Measuring and quantifying non-equilibrium dynamics is a major challenge in living systems, due to their many-body nature and the limited number of variables accessible in an experiment. We present a method to identify non-equilibrium dynamics based on broken detailed balance. Using this approach, we study active dynamics in flagella, primary cilia, and cytoskeletal networks. What information concerning the system’s non-equilibrium state can be extracted from detecting broken detailed balance? To answer this question, we develop a general, yet simple model of soft elastic networks with a heterogeneous distribution of activities, representing internal enzymatic force generation. With this model, we determine the scaling behavior of non-equilibrium dynamics, including the entropy production rate. Our results provide insight into how internal driving by enzymatic activity generates non-equilibrium dynamics on different length scales in biological assemblies.

C. Douarche

Sedimentation and gravitational instability of Escherichia coli suspension

The successive runs and tumbles of Escherichia coli bacteria provide an active matter suspension of rod-like particles with a large swimming diffusion. As opposed to inactive elongated particles, this diffusion prevents clustering of the particles and hence instability in the gravity field. We measure the time dependent E. coli concentration profile during their sedimentation. After some hours, due to the dioxygen consumption, a motile / non-motile front forms leading to a Rayleigh-Taylor type gravitational instability. Analysing both sedimentation and instability in the framework of active particle suspensions, we can measure the relevant bacteria hydrodynamic characteristics such as its single particle sedimentation velocity and its hindrance volume.
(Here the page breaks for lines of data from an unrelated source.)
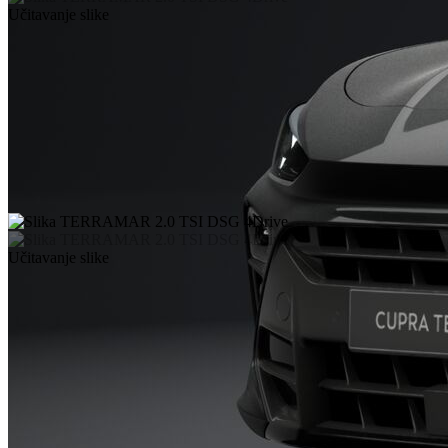
Učitavanje slike
Učitavanje slike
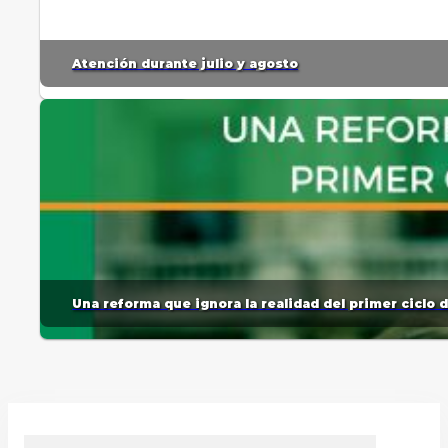
Atención durante julio y agosto
Una reforma que ignora la realidad del primer ciclo 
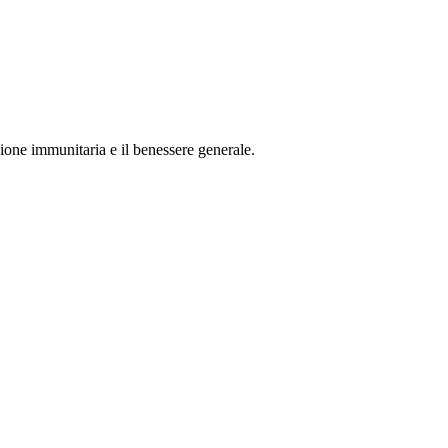
ione immunitaria e il benessere generale.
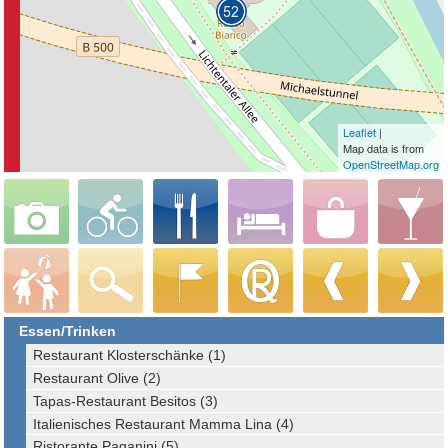
Leaflet
|
Map data is from
OpenStreetMap.org
Essen/Trinken
Restaurant Klosterschänke (1)
Restaurant Olive (2)
Tapas-Restaurant Besitos (3)
Italienisches Restaurant Mamma Lina (4)
Ristorante Paganini (5)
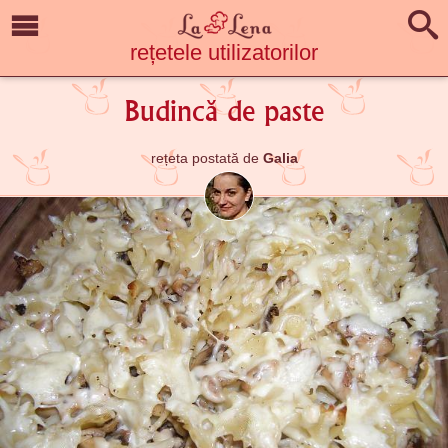
rețetele utilizatorilor
Budincă de paste
rețeta postată de
Galia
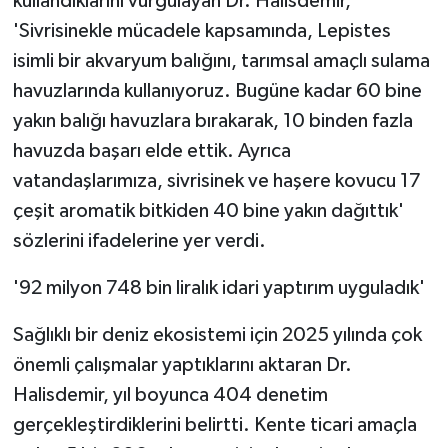
kullandıklarını vurgulayan Dr. Halisdemir,
'Sivrisinekle mücadele kapsamında, Lepistes
isimli bir akvaryum balığını, tarımsal amaçlı sulama
havuzlarında kullanıyoruz. Bugüne kadar 60 bine
yakın balığı havuzlara bırakarak, 10 binden fazla
havuzda başarı elde ettik. Ayrıca
vatandaşlarımıza, sivrisinek ve haşere kovucu 17
çeşit aromatik bitkiden 40 bine yakın dağıttık'
sözlerini ifadelerine yer verdi.
'92 milyon 748 bin liralık idari yaptırım uyguladık'
Sağlıklı bir deniz ekosistemi için 2025 yılında çok
önemli çalışmalar yaptıklarını aktaran Dr.
Halisdemir, yıl boyunca 404 denetim
gerçekleştirdiklerini belirtti. Kente ticari amaçla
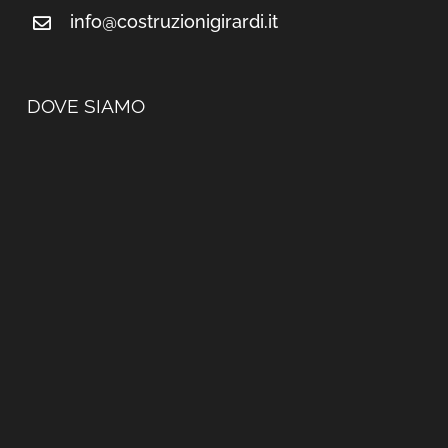
info@costruzionigirardi.it
DOVE SIAMO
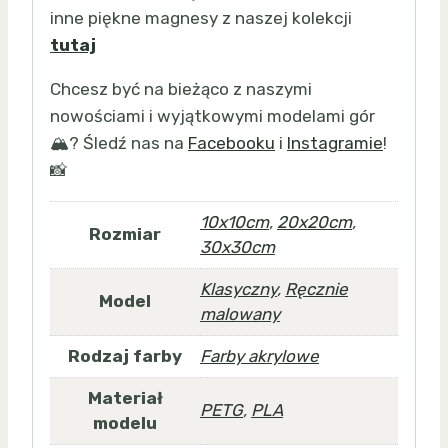
inne piękne magnesy z naszej kolekcji
tutaj
Chcesz być na bieżąco z naszymi
nowościami i wyjątkowymi modelami gór
🏔️? Śledź nas na
Facebooku
i
Instagramie
!
📸
10x10cm
,
20x20cm
,
Rozmiar
30x30cm
Klasyczny
,
Ręcznie
Model
malowany
Rodzaj farby
Farby akrylowe
Materiał
PETG
,
PLA
modelu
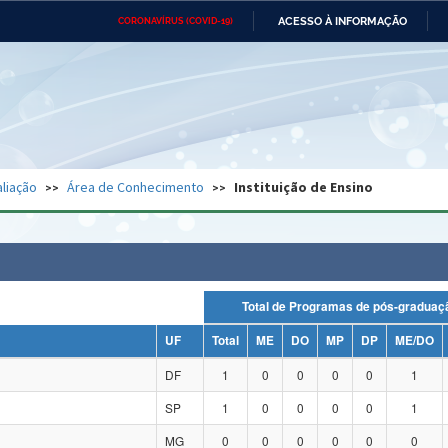
ACESSO À INFORMAÇÃO
CORONAVÍRUS (COVID-19)
Ministério da Defesa
Ministério das Relações
Mini
Exteriores
IR
PARA
O
CONTEÚDO
Ministério da Cidadania
Ministério da Saúde
Mini
Ministério do Desenvolvimento
Controladoria-Geral da União
Minis
Regional
e do
liação
Área de Conhecimento
Instituição de Ensino
Advocacia-Geral da União
Banco Central do Brasil
Plana
Total de Programas de pós-grad
UF
Total
ME
DO
MP
DP
ME/DO
DF
1
0
0
0
0
1
SP
1
0
0
0
0
1
MG
0
0
0
0
0
0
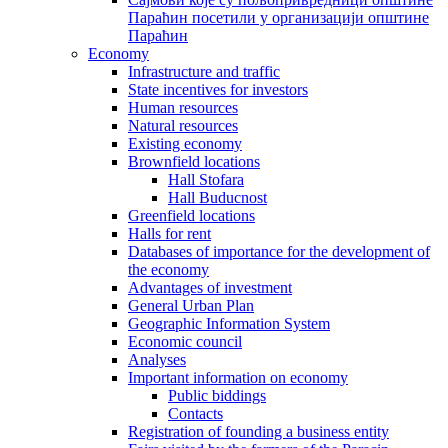
Параћин посетили у организацији општине
Параћин
Economy
Infrastructure and traffic
State incentives for investors
Human resources
Natural resources
Existing economy
Brownfield locations
Hall Stofara
Hall Buducnost
Greenfield locations
Halls for rent
Databases of importance for the development of
the economy
Advantages of investment
General Urban Plan
Geographic Information System
Еconomic council
Analyses
Important information on economy
Public biddings
Contacts
Registration of founding a business entity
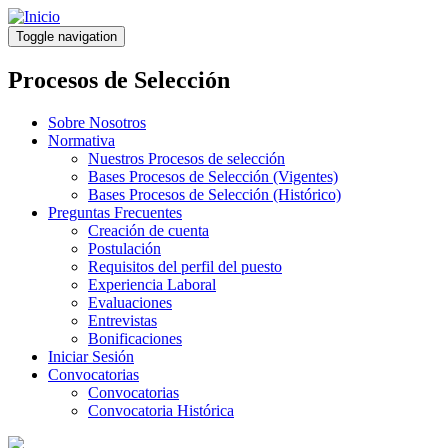
Pasar
al
Toggle navigation
contenido
principal
Procesos de Selección
Sobre Nosotros
Normativa
Nuestros Procesos de selección
Bases Procesos de Selección (Vigentes)
Bases Procesos de Selección (Histórico)
Preguntas Frecuentes
Creación de cuenta
Postulación
Requisitos del perfil del puesto
Experiencia Laboral
Evaluaciones
Entrevistas
Bonificaciones
Iniciar Sesión
Convocatorias
Convocatorias
Convocatoria Histórica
Comparing these quantities to the ones of equivalent passive particles (ellipsoid, rod) we tentatively infer the effective shape and size of the bacteria involved in its buoyancy induced advection and diffusion.

S. Granick

Catalytic Enzymes as Active Matter

Pioneering experiments of Ayusman Sen and coworkers challenged the traditional view that enzyme kinetics is only a matter of catalyzing chemical reactions; they show that catalysis enhances enzyme mobility. This is significant to programming spatio-temporal patterns of molecular response to chemical stimulus. This talk will report that the enhanced diffusivity of enzymes is a “run-and-tumble” process analogous to that performed by swimming microorganisms, executed in this situation by molecules that lack the decision-making machinery of microorganisms. One consequence is that enzymes migrate in the direction of lesser reactant concentration when they turn over substrate; they display “anti-chemotaxis.” This run-and-tumble process offers the possible biological function to homogenize product concentration, which could be significant in situations when the reactant concentration varies from spot to spot. Attempts will be made to place these and our related recent findings in the context of larger puzzles in the active matter intellectual community.